I ran this command in a loop for 10_000 times, comparing the newly generated file with the previous version:
% for i in $(seq 10000); do mv ./github.com/golang/protobuf/issues/1692/repro.pb.go /tmp/old.pb.go; protoc --go_out=. ./repro.proto; diff -u /tmp/old.pb.go ./github.com/golang/protobuf/issues/1692/repro.pb.go; done
%
As you can see, there are no printed diffs, so on my machine, this command is deterministic.

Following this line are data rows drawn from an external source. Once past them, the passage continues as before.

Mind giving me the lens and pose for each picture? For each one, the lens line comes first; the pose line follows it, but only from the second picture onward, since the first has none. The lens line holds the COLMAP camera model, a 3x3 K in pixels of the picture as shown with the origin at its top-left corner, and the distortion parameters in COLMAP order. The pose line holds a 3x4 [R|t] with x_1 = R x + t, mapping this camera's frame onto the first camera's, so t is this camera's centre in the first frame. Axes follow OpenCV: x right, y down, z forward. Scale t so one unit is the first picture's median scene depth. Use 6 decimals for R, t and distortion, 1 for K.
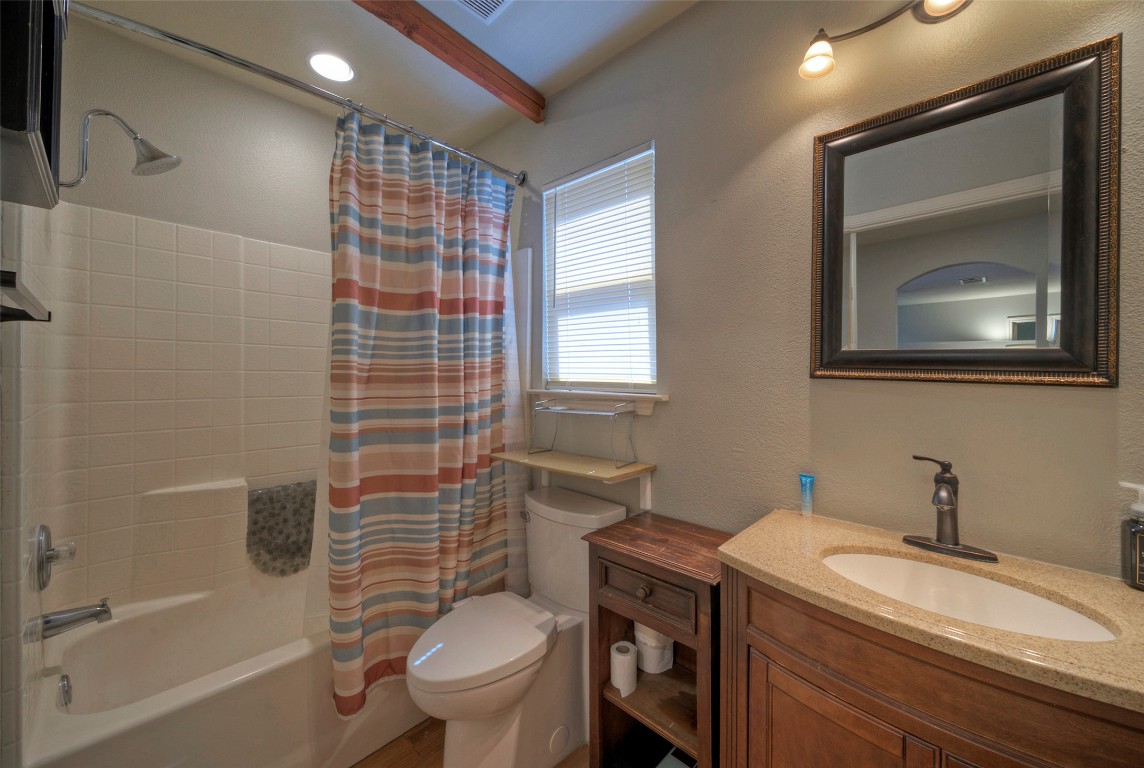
lens RADIAL K [[440.9, 0, 539.7], [0, 440.9, 372.3], [0, 0, 1]] dist [-0.013299, -0.000967]
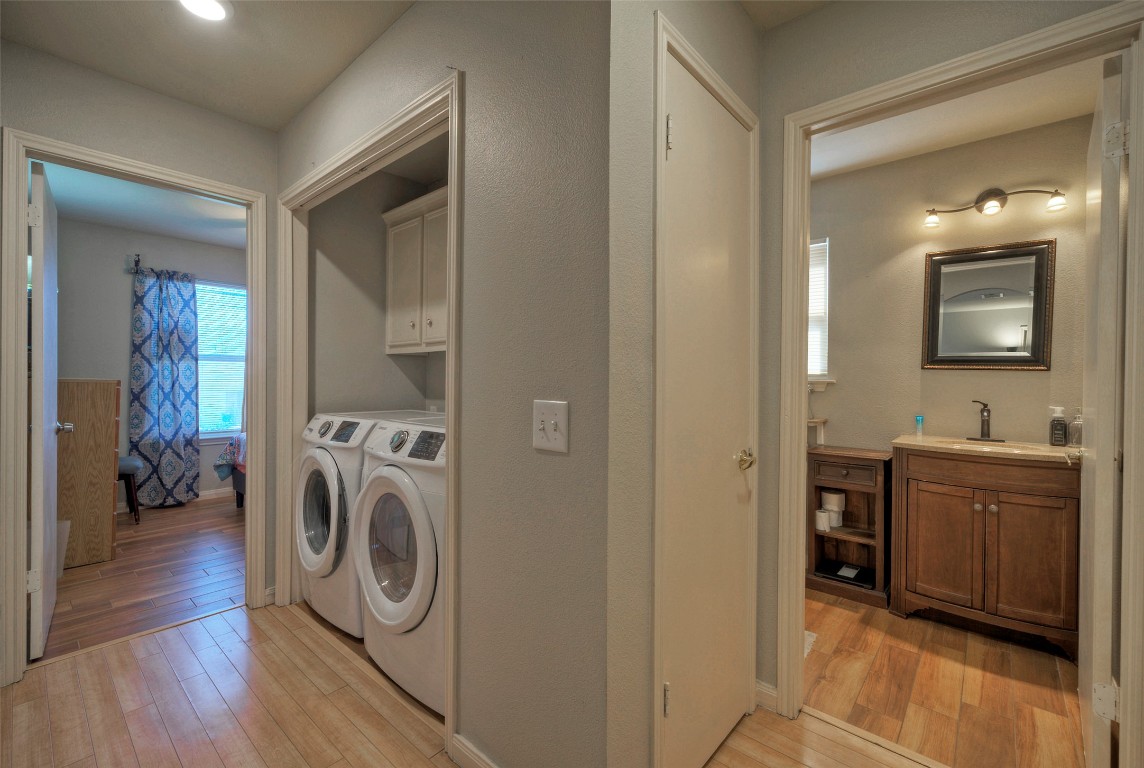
lens RADIAL K [[483.6, 0, 570.2], [0, 483.6, 385.1], [0, 0, 1]] dist [0.000163, 0.000573]
pose [[0.997434, -0.002549, 0.071553, -1.449461], [0.001095, 0.999792, 0.020349, 0.047966], [-0.071590, -0.020219, 0.997229, -1.406081]]
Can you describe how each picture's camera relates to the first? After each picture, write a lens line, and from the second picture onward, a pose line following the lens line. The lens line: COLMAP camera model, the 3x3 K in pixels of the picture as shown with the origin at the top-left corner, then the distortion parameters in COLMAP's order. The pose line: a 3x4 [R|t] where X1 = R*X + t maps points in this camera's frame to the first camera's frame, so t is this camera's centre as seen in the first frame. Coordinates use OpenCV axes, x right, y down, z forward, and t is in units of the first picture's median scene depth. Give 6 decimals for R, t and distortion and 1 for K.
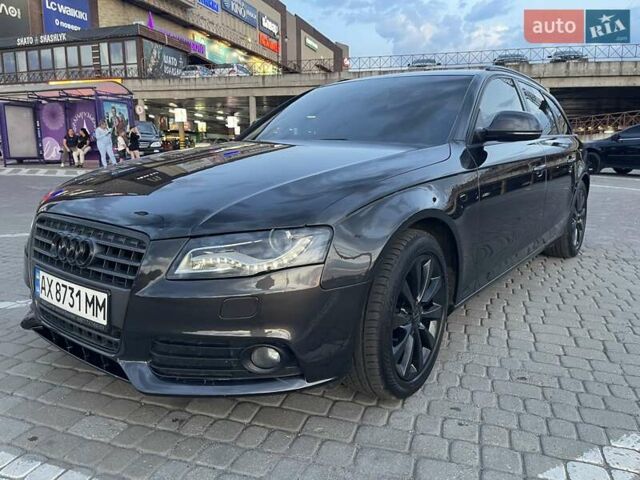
lens RADIAL K [[462.9, 0, 321.9], [0, 462.9, 237.7], [0, 0, 1]] dist [0.035023, -0.011937]
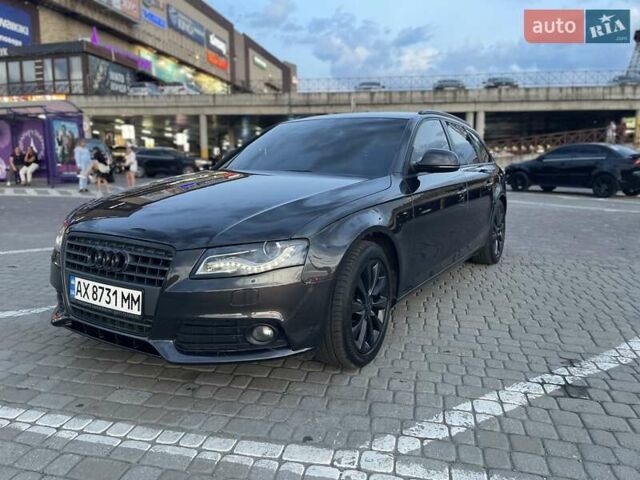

I wonder how your environment results in non-deterministic output. Can you tell me how to make my reproducer trigger the issue? Can you run this reproducer in your environment to see if it’s also affected, or if there are other triggering conditions that we are missing? What rate of non-determinism are you seeing? (Like, 1 in 100, or 1 in 10_000, or…)
I also could not repro through protoc alone… I’m starting to think maybe Buf doesn’t call into protoc to make the actually call to protoc-gen-go but is parsing the proto itself?
https://github.com/bufbuild/buf/blob/d3d9b8647b201c740a0cce5cffd69e7d03d82cee/private/buf/cmd/buf/command/alpha/protoc/protoc.go
This command replaces protoc using Buf's internal compiler.
The implementation is in progress. Although it outperforms mainline protoc, it hasn't yet been optimized.
This looks likely. If we’re getting a non-deterministic descriptor from buf, then we cannot help ourselves but be non-deterministic?
I was working on getting Buf up so I could do a repro through the first directions, but I have family visiting, and cannot poke at it right now.